From the first line to the last, retype the records exactly and skip the pictures.

Information:
────────────────────────────────────────

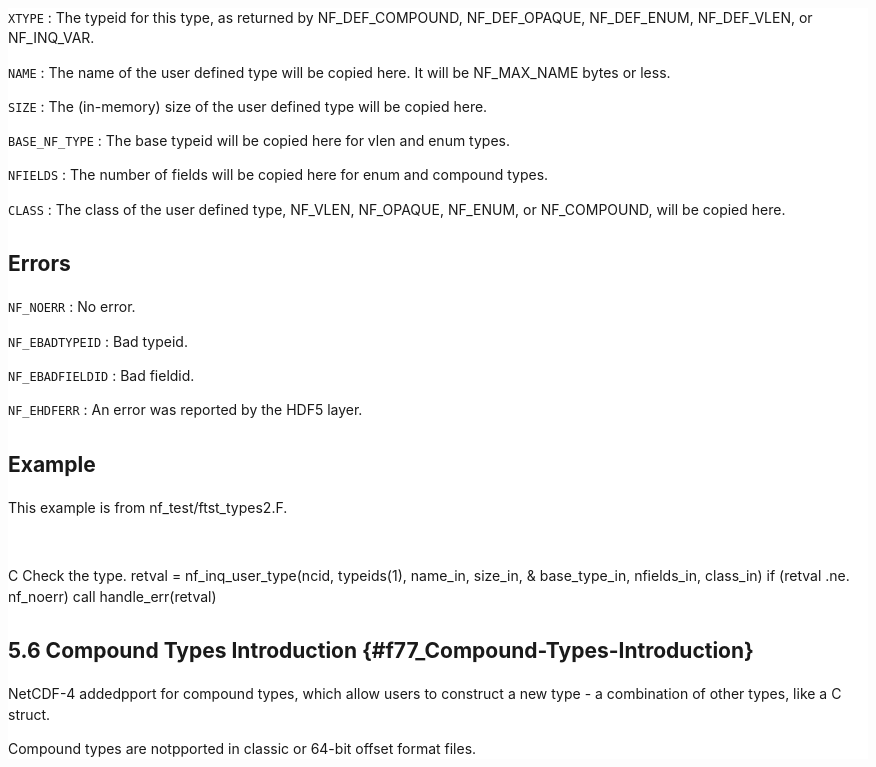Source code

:  `XTYPE`
:   The typeid for this type, as returned by NF\_DEF\_COMPOUND,
    NF\_DEF\_OPAQUE, NF\_DEF\_ENUM, NF\_DEF\_VLEN, or NF\_INQ\_VAR.

 `NAME`
:   The name of the user defined type will be copied here. It will be
    NF\_MAX\_NAME bytes or less.

 `SIZE`
:   The (in-memory) size of the user defined type will be copied here.

 `BASE_NF_TYPE`
:   The base typeid will be copied here for vlen and enum types.

 `NFIELDS`
:   The number of fields will be copied here for enum and compound
    types.

 `CLASS`
:   The class of the user defined type, NF\_VLEN, NF\_OPAQUE, NF\_ENUM,
    or NF\_COMPOUND, will be copied here.

Errors
------

 `NF_NOERR`
:   No error.

 `NF_EBADTYPEID`
:   Bad typeid.

 `NF_EBADFIELDID`
:   Bad fieldid.

 `NF_EHDFERR`
:   An error was reported by the HDF5 layer.

Example
-------

This example is from nf\_test/ftst\_types2.F.

 


C     Check the type.
      retval = nf_inq_user_type(ncid, typeids(1), name_in, size_in,
     &     base_type_in, nfields_in, class_in)
      if (retval .ne. nf_noerr) call handle_err(retval)


5.6 Compound Types Introduction {#f77_Compound-Types-Introduction}
-------------------------------

NetCDF-4 addedpport for compound types, which allow users to
construct a new type - a combination of other types, like a C struct.

Compound types are notpported in classic or 64-bit offset format
files.
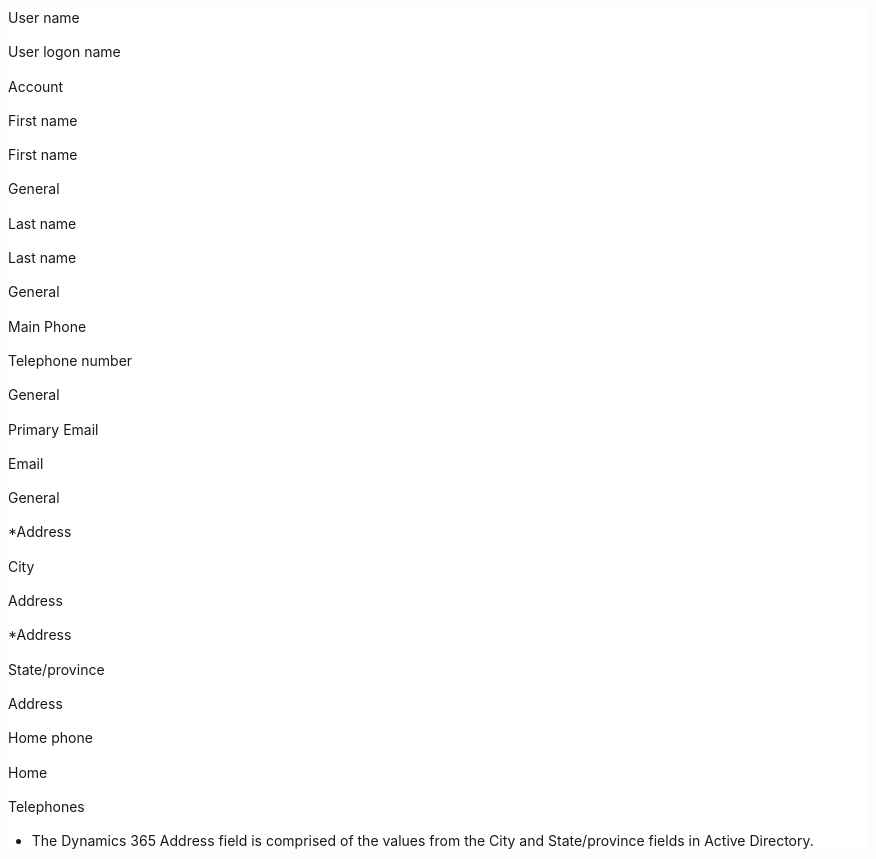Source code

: <tbody>
<tr class="odd">
<td><p>User name</p></td>
<td><p>User logon name</p></td>
<td><p>Account</p></td>
</tr>
<tr class="even">
<td><p>First name</p></td>
<td><p>First name</p></td>
<td><p>General</p></td>
</tr>
<tr class="odd">
<td><p>Last name</p></td>
<td><p>Last name</p></td>
<td><p>General</p></td>
</tr>
<tr class="even">
<td><p>Main Phone</p></td>
<td><p>Telephone number</p></td>
<td><p>General</p></td>
</tr>
<tr class="odd">
<td><p>Primary Email</p></td>
<td><p>Email</p></td>
<td><p>General</p></td>
</tr>
<tr class="even">
<td><p>*Address</p></td>
<td><p>City</p></td>
<td><p>Address</p></td>
</tr>
<tr class="odd">
<td><p>*Address</p></td>
<td><p>State/province</p></td>
<td><p>Address</p></td>
</tr>
<tr class="even">
<td><p>Home phone</p></td>
<td><p>Home</p></td>
<td><p>Telephones</p></td>
</tr>
</tbody>
</table>

* The Dynamics 365 Address field is comprised of the values from the City and State/province fields in Active Directory.

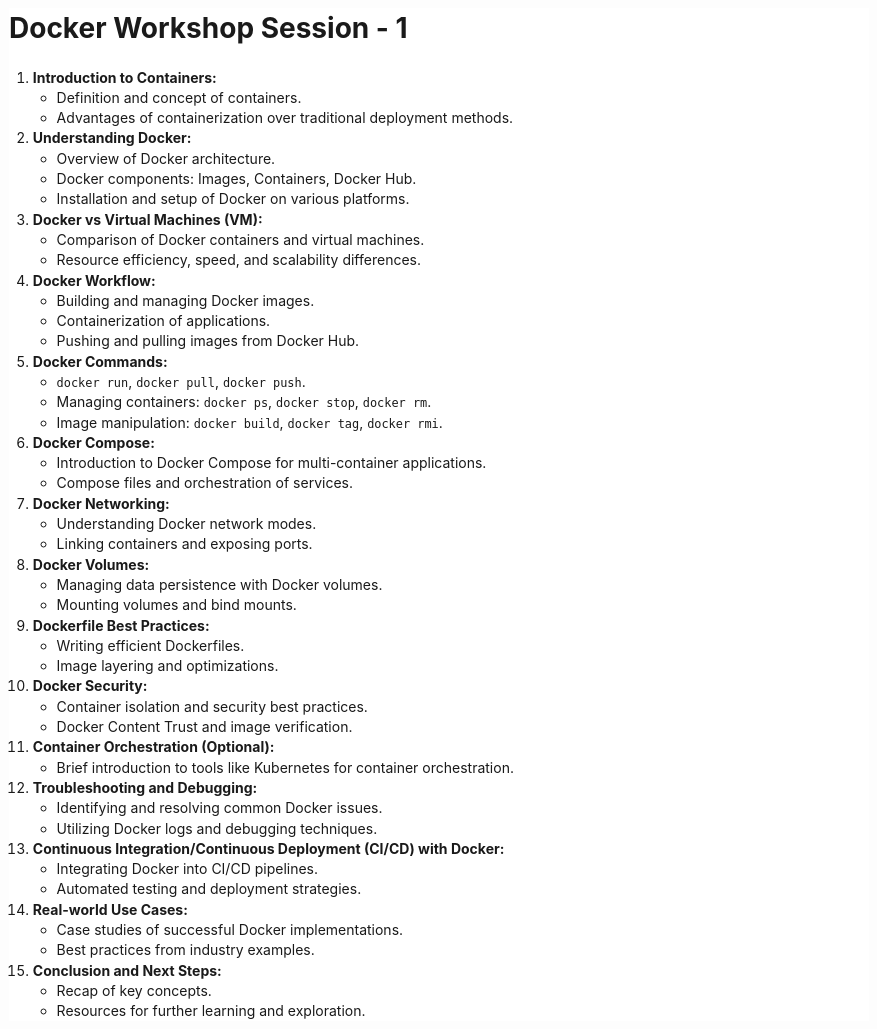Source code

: # Docker Workshop Session - 1

1. **Introduction to Containers:**
    - Definition and concept of containers.
    - Advantages of containerization over traditional deployment methods.
2. **Understanding Docker:**
    - Overview of Docker architecture.
    - Docker components: Images, Containers, Docker Hub.
    - Installation and setup of Docker on various platforms.
3. **Docker vs Virtual Machines (VM):**
    - Comparison of Docker containers and virtual machines.
    - Resource efficiency, speed, and scalability differences.
4. **Docker Workflow:**
    - Building and managing Docker images.
    - Containerization of applications.
    - Pushing and pulling images from Docker Hub.
5.  **Docker Commands:**
    - `docker run`, `docker pull`, `docker push`.
    - Managing containers: `docker ps`, `docker stop`, `docker rm`.
    - Image manipulation: `docker build`, `docker tag`, `docker rmi`.
6. **Docker Compose:**
    - Introduction to Docker Compose for multi-container applications.
    - Compose files and orchestration of services.
7. **Docker Networking:**
    - Understanding Docker network modes.
    - Linking containers and exposing ports.
8. **Docker Volumes:**
    - Managing data persistence with Docker volumes.
    - Mounting volumes and bind mounts.
9. **Dockerfile Best Practices:**
    - Writing efficient Dockerfiles.
    - Image layering and optimizations.
10. **Docker Security:**
    - Container isolation and security best practices.
    - Docker Content Trust and image verification.
11. **Container Orchestration (Optional):**
    - Brief introduction to tools like Kubernetes for container orchestration.
12. **Troubleshooting and Debugging:**
    - Identifying and resolving common Docker issues.
    - Utilizing Docker logs and debugging techniques.
13. **Continuous Integration/Continuous Deployment (CI/CD) with Docker:**
    - Integrating Docker into CI/CD pipelines.
    - Automated testing and deployment strategies.
14. **Real-world Use Cases:**
    - Case studies of successful Docker implementations.
    - Best practices from industry examples.
15. **Conclusion and Next Steps:**
    - Recap of key concepts.
    - Resources for further learning and exploration.
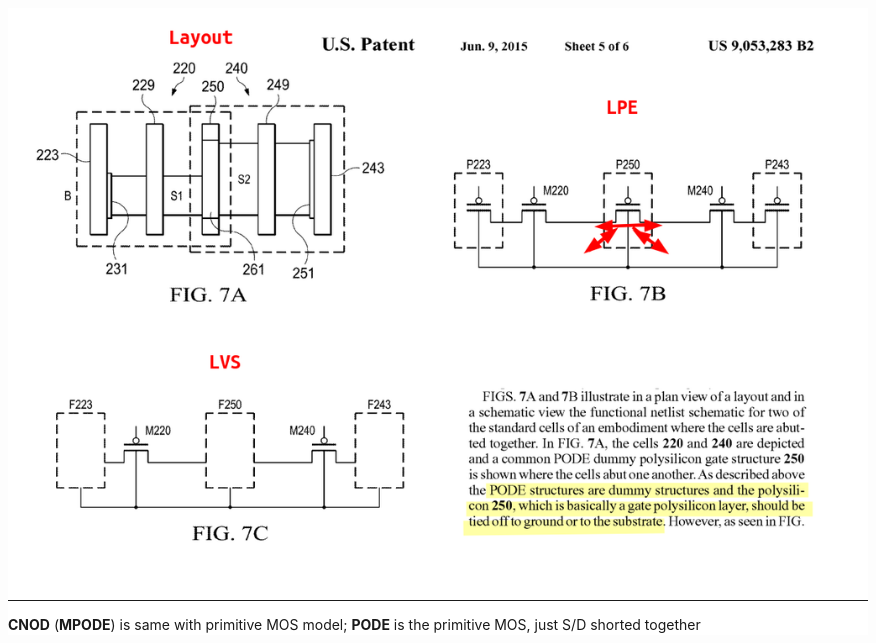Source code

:![image-20250708001207301](dfm-layout/image-20250708001207301.png)

---

**CNOD** (**MPODE**) is same with primitive MOS model; **PODE** is the primitive MOS, just S/D shorted together
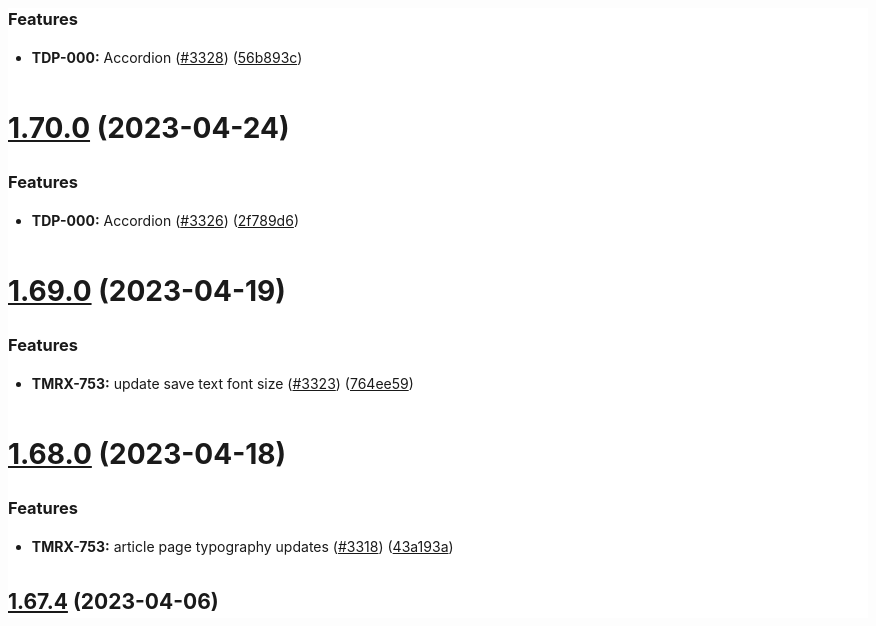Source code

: 
### Features

* **TDP-000:** Accordion ([#3328](https://github.com/newsuk/times-components/issues/3328)) ([56b893c](https://github.com/newsuk/times-components/commit/56b893cc15b528957b075edbb91978bf81abbe4d))





# [1.70.0](https://github.com/newsuk/times-components/compare/@times-components/ts-components@1.69.0...@times-components/ts-components@1.70.0) (2023-04-24)


### Features

* **TDP-000:** Accordion ([#3326](https://github.com/newsuk/times-components/issues/3326)) ([2f789d6](https://github.com/newsuk/times-components/commit/2f789d66f8d93334032d7f8e8535848ee44500ea))





# [1.69.0](https://github.com/newsuk/times-components/compare/@times-components/ts-components@1.68.0...@times-components/ts-components@1.69.0) (2023-04-19)


### Features

* **TMRX-753:** update save text font size ([#3323](https://github.com/newsuk/times-components/issues/3323)) ([764ee59](https://github.com/newsuk/times-components/commit/764ee593536dc752ba537f87d1261bb22c64b00e))





# [1.68.0](https://github.com/newsuk/times-components/compare/@times-components/ts-components@1.67.4...@times-components/ts-components@1.68.0) (2023-04-18)


### Features

* **TMRX-753:** article page typography updates ([#3318](https://github.com/newsuk/times-components/issues/3318)) ([43a193a](https://github.com/newsuk/times-components/commit/43a193a88a8d1cfbb8389628af37f244849eb110))





## [1.67.4](https://github.com/newsuk/times-components/compare/@times-components/ts-components@1.67.3...@times-components/ts-components@1.67.4) (2023-04-06)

────────────────────────────────────────

Solution below:
Source code

:  `XTYPE`
:   The typeid for this type, as returned by NF\_DEF\_COMPOUND,
    NF\_DEF\_OPAQUE, NF\_DEF\_ENUM, NF\_DEF\_VLEN, or NF\_INQ\_VAR.

 `NAME`
:   The name of the user defined type will be copied here. It will be
    NF\_MAX\_NAME bytes or less.

 `SIZE`
:   The (in-memory) size of the user defined type will be copied here.

 `BASE_NF_TYPE`
:   The base typeid will be copied here for vlen and enum types.

 `NFIELDS`
:   The number of fields will be copied here for enum and compound
    types.

 `CLASS`
:   The class of the user defined type, NF\_VLEN, NF\_OPAQUE, NF\_ENUM,
    or NF\_COMPOUND, will be copied here.

Errors
------

 `NF_NOERR`
:   No error.

 `NF_EBADTYPEID`
:   Bad typeid.

 `NF_EBADFIELDID`
:   Bad fieldid.

 `NF_EHDFERR`
:   An error was reported by the HDF5 layer.

Example
-------

This example is from nf\_test/ftst\_types2.F.

 


C     Check the type.
      retval = nf_inq_user_type(ncid, typeids(1), name_in, size_in,
     &     base_type_in, nfields_in, class_in)
      if (retval .ne. nf_noerr) call handle_err(retval)


5.6 Compound Types Introduction {#f77_Compound-Types-Introduction}
-------------------------------

NetCDF-4 addedpport for compound types, which allow users to
construct a new type - a combination of other types, like a C struct.

Compound types are notpported in classic or 64-bit offset format
files.
Source code

: <tbody>
<tr class="odd">
<td><p>User name</p></td>
<td><p>User logon name</p></td>
<td><p>Account</p></td>
</tr>
<tr class="even">
<td><p>First name</p></td>
<td><p>First name</p></td>
<td><p>General</p></td>
</tr>
<tr class="odd">
<td><p>Last name</p></td>
<td><p>Last name</p></td>
<td><p>General</p></td>
</tr>
<tr class="even">
<td><p>Main Phone</p></td>
<td><p>Telephone number</p></td>
<td><p>General</p></td>
</tr>
<tr class="odd">
<td><p>Primary Email</p></td>
<td><p>Email</p></td>
<td><p>General</p></td>
</tr>
<tr class="even">
<td><p>*Address</p></td>
<td><p>City</p></td>
<td><p>Address</p></td>
</tr>
<tr class="odd">
<td><p>*Address</p></td>
<td><p>State/province</p></td>
<td><p>Address</p></td>
</tr>
<tr class="even">
<td><p>Home phone</p></td>
<td><p>Home</p></td>
<td><p>Telephones</p></td>
</tr>
</tbody>
</table>

* The Dynamics 365 Address field is comprised of the values from the City and State/province fields in Active Directory.

Source code

: # Docker Workshop Session - 1

1. **Introduction to Containers:**
    - Definition and concept of containers.
    - Advantages of containerization over traditional deployment methods.
2. **Understanding Docker:**
    - Overview of Docker architecture.
    - Docker components: Images, Containers, Docker Hub.
    - Installation and setup of Docker on various platforms.
3. **Docker vs Virtual Machines (VM):**
    - Comparison of Docker containers and virtual machines.
    - Resource efficiency, speed, and scalability differences.
4. **Docker Workflow:**
    - Building and managing Docker images.
    - Containerization of applications.
    - Pushing and pulling images from Docker Hub.
5.  **Docker Commands:**
    - `docker run`, `docker pull`, `docker push`.
    - Managing containers: `docker ps`, `docker stop`, `docker rm`.
    - Image manipulation: `docker build`, `docker tag`, `docker rmi`.
6. **Docker Compose:**
    - Introduction to Docker Compose for multi-container applications.
    - Compose files and orchestration of services.
7. **Docker Networking:**
    - Understanding Docker network modes.
    - Linking containers and exposing ports.
8. **Docker Volumes:**
    - Managing data persistence with Docker volumes.
    - Mounting volumes and bind mounts.
9. **Dockerfile Best Practices:**
    - Writing efficient Dockerfiles.
    - Image layering and optimizations.
10. **Docker Security:**
    - Container isolation and security best practices.
    - Docker Content Trust and image verification.
11. **Container Orchestration (Optional):**
    - Brief introduction to tools like Kubernetes for container orchestration.
12. **Troubleshooting and Debugging:**
    - Identifying and resolving common Docker issues.
    - Utilizing Docker logs and debugging techniques.
13. **Continuous Integration/Continuous Deployment (CI/CD) with Docker:**
    - Integrating Docker into CI/CD pipelines.
    - Automated testing and deployment strategies.
14. **Real-world Use Cases:**
    - Case studies of successful Docker implementations.
    - Best practices from industry examples.
15. **Conclusion and Next Steps:**
    - Recap of key concepts.
    - Resources for further learning and exploration.
Source code

:![image-20250708001207301](dfm-layout/image-20250708001207301.png)

---

**CNOD** (**MPODE**) is same with primitive MOS model; **PODE** is the primitive MOS, just S/D shorted together
Source code

: 
### Features

* **TDP-000:** Accordion ([#3328](https://github.com/newsuk/times-components/issues/3328)) ([56b893c](https://github.com/newsuk/times-components/commit/56b893cc15b528957b075edbb91978bf81abbe4d))





# [1.70.0](https://github.com/newsuk/times-components/compare/@times-components/ts-components@1.69.0...@times-components/ts-components@1.70.0) (2023-04-24)


### Features

* **TDP-000:** Accordion ([#3326](https://github.com/newsuk/times-components/issues/3326)) ([2f789d6](https://github.com/newsuk/times-components/commit/2f789d66f8d93334032d7f8e8535848ee44500ea))





# [1.69.0](https://github.com/newsuk/times-components/compare/@times-components/ts-components@1.68.0...@times-components/ts-components@1.69.0) (2023-04-19)


### Features

* **TMRX-753:** update save text font size ([#3323](https://github.com/newsuk/times-components/issues/3323)) ([764ee59](https://github.com/newsuk/times-components/commit/764ee593536dc752ba537f87d1261bb22c64b00e))





# [1.68.0](https://github.com/newsuk/times-components/compare/@times-components/ts-components@1.67.4...@times-components/ts-components@1.68.0) (2023-04-18)


### Features

* **TMRX-753:** article page typography updates ([#3318](https://github.com/newsuk/times-components/issues/3318)) ([43a193a](https://github.com/newsuk/times-components/commit/43a193a88a8d1cfbb8389628af37f244849eb110))





## [1.67.4](https://github.com/newsuk/times-components/compare/@times-components/ts-components@1.67.3...@times-components/ts-components@1.67.4) (2023-04-06)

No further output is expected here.